The first line of the entries is where the copy starts and the line with "encres HP à base aqueuse (eau et pigments)." is where it ends; set down each line exactly, both ends included, and drop pictures.

Transcribed page contents:

= Beginning of Section =

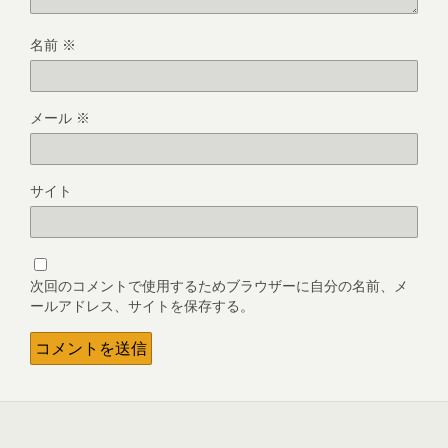
名前
※
メール
※
サイト
次回のコメントで使用するためブラウザーに自分の名前、メ
ールアドレス、サイトを保存する。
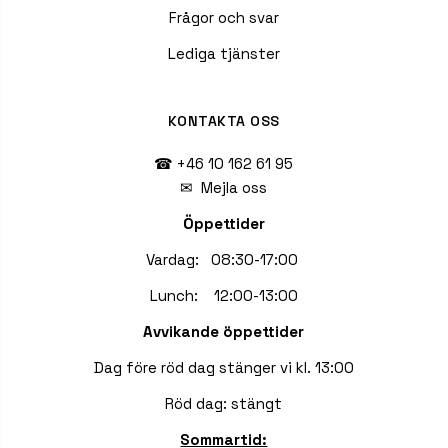
Frågor och svar
Lediga tjänster
KONTAKTA OSS
☎ +46 10 162 61 95
✉
Mejla oss
Öppettider
Vardag: 08:30-17:00
Lunch: 12:00-13:00
Avvikande öppettider
Dag före röd dag stänger vi kl. 13:00
Röd dag: stängt
Sommartid:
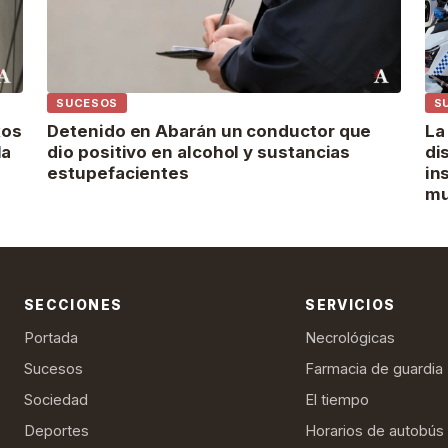
SUCESOS
S
xos
Detenido en Abarán un conductor que
La
la
dio positivo en alcohol y sustancias
di
estupefacientes
in
mu
SECCIONES
SERVICIOS
Portada
Necrológicas
Sucesos
Farmacia de guardia
Sociedad
El tiempo
Deportes
Horarios de autobús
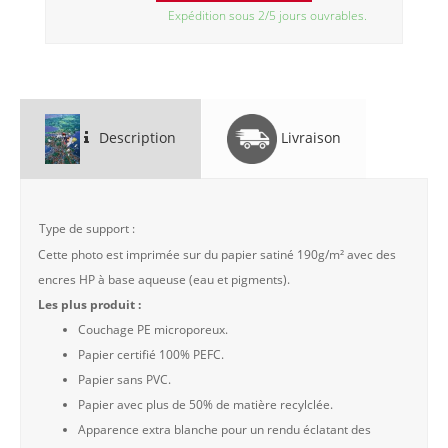
Expédition sous 2/5 jours ouvrables.
Description
Livraison
Type de support :
Cette photo est imprimée sur du papier satiné 190g/m² avec des
encres HP à base aqueuse (eau et pigments).
Les plus produit :
Couchage PE microporeux.
Papier certifié 100% PEFC.
Papier sans PVC.
Papier avec plus de 50% de matière recylclée.
Apparence extra blanche pour un rendu éclatant des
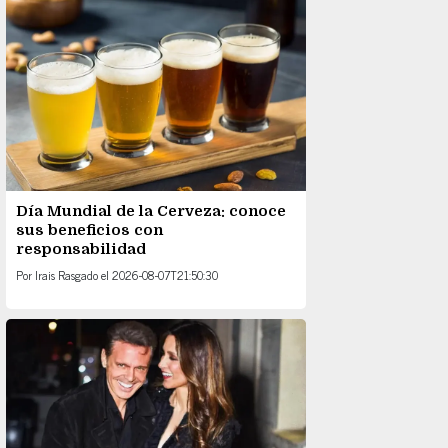
Día Mundial de la Cerveza: conoce
sus beneficios con
responsabilidad
Por
Irais Rasgado
el
2026-08-07T21:50:30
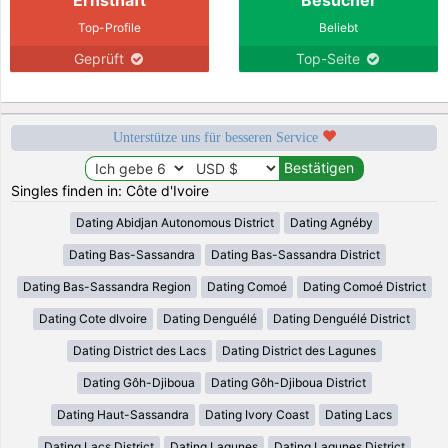
Top-Profile
Beliebt
Geprüft
Top-Seite
Unterstütze uns für besseren Service
Singles finden in: Côte d'Ivoire
Dating Abidjan Autonomous District
Dating Agnéby
Dating Bas-Sassandra
Dating Bas-Sassandra District
Dating Bas-Sassandra Region
Dating Comoé
Dating Comoé District
Dating Cote dIvoire
Dating Denguélé
Dating Denguélé District
Dating District des Lacs
Dating District des Lagunes
Dating Gôh-Djiboua
Dating Gôh-Djiboua District
Dating Haut-Sassandra
Dating Ivory Coast
Dating Lacs
Dating Lacs District
Dating Lagunes
Dating Lagunes District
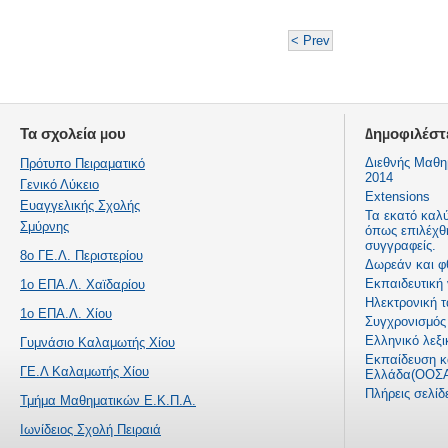
< Prev
Τα σχολεία μου
Δημοφιλέστ
Διεθνής Μαθη
Πρότυπο Πειραματικό
2014
Γενικό Λύκειο
Extensions
Ευαγγελικής Σχολής
Τα εκατό καλ
Σμύρνης
όπως επιλέχθ
συγγραφείς.
8ο ΓΕ.Λ. Περιστερίου
Δωρεάν και φ
Εκπαιδευτική
1ο ΕΠΑ.Λ. Χαϊδαρίου
Ηλεκτρονική τ
1ο ΕΠΑ.Λ. Χίου
Συγχρονισμός 
Ελληνικό λεξι
Γυμνάσιο Καλαμωτής Χίου
Εκπαίδευση κα
ΓΕ.Λ Καλαμωτής Χίου
Ελλάδα(ΟΟΣΑ
Πλήρεις σελί
Τμήμα Μαθηματικών Ε.Κ.Π.Α.
Ιωνίδειος Σχολή Πειραιά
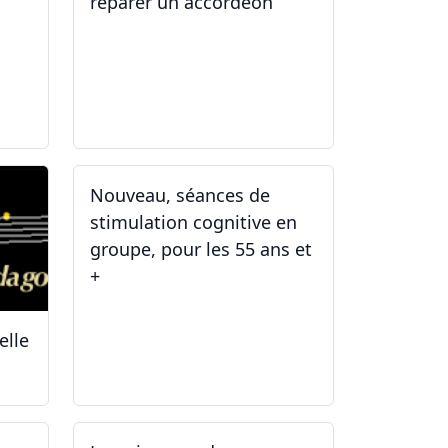
réparer un accordéon
14.04.2025 - 17.04.2025
Nouveau, séances de
stimulation cognitive en
groupe, pour les 55 ans et
+
elle
03.01.2025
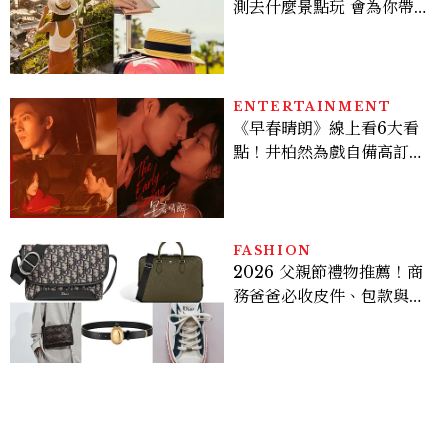
測去什麼景點玩 會為你帶來
好運
ENTERTAINMENT
《早春晴朗》線上看6大看
點！井柏然為戲自備高訂，
孫千苦等地下戀轉正，雨夜
激吻獲讚慾感天花板
FASHION
2026 父親節禮物推薦！商
務爸爸必收皮件、包款與鞋
履一次看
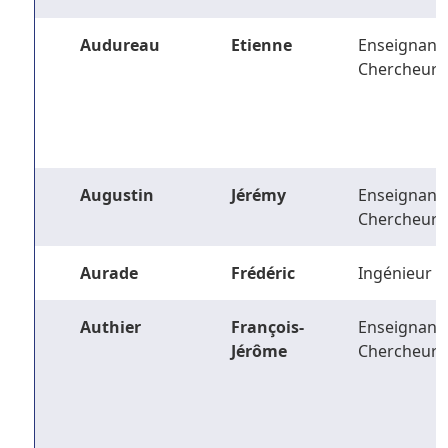
Audureau
Etienne
Enseignant-
Chercheur
Augustin
Jérémy
Enseignant-
Chercheur
Aurade
Frédéric
Ingénieur
Authier
François-
Enseignant-
Jérôme
Chercheur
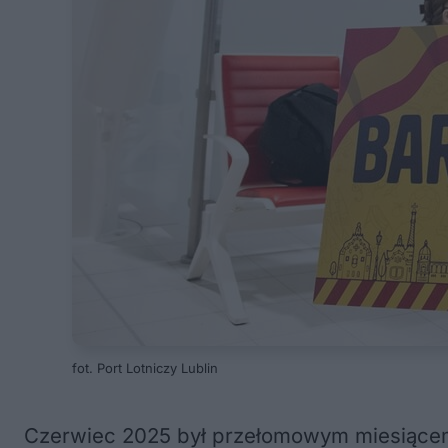
fot. Port Lotniczy Lublin
Czerwiec 2025 był przełomowym miesiącem d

= End of Section =

TASK ANSWER ::
名前
※
メール
※
サイト
次回のコメントで使用するためブラウザーに自分の名前、メ
ールアドレス、サイトを保存する。
Frågor och svar
Lediga tjänster
KONTAKTA OSS
☎ +46 10 162 61 95
✉
Mejla oss
Öppettider
Vardag: 08:30-17:00
Lunch: 12:00-13:00
Avvikande öppettider
Dag före röd dag stänger vi kl. 13:00
Röd dag: stängt
Sommartid:
SUCESOS
S
xos
Detenido en Abarán un conductor que
La
la
dio positivo en alcohol y sustancias
di
estupefacientes
in
mu
SECCIONES
SERVICIOS
Portada
Necrológicas
Sucesos
Farmacia de guardia
Sociedad
El tiempo
Deportes
Horarios de autobús
Expédition sous 2/5 jours ouvrables.
Description
Livraison
Type de support :
Cette photo est imprimée sur du papier satiné 190g/m² avec des
encres HP à base aqueuse (eau et pigments).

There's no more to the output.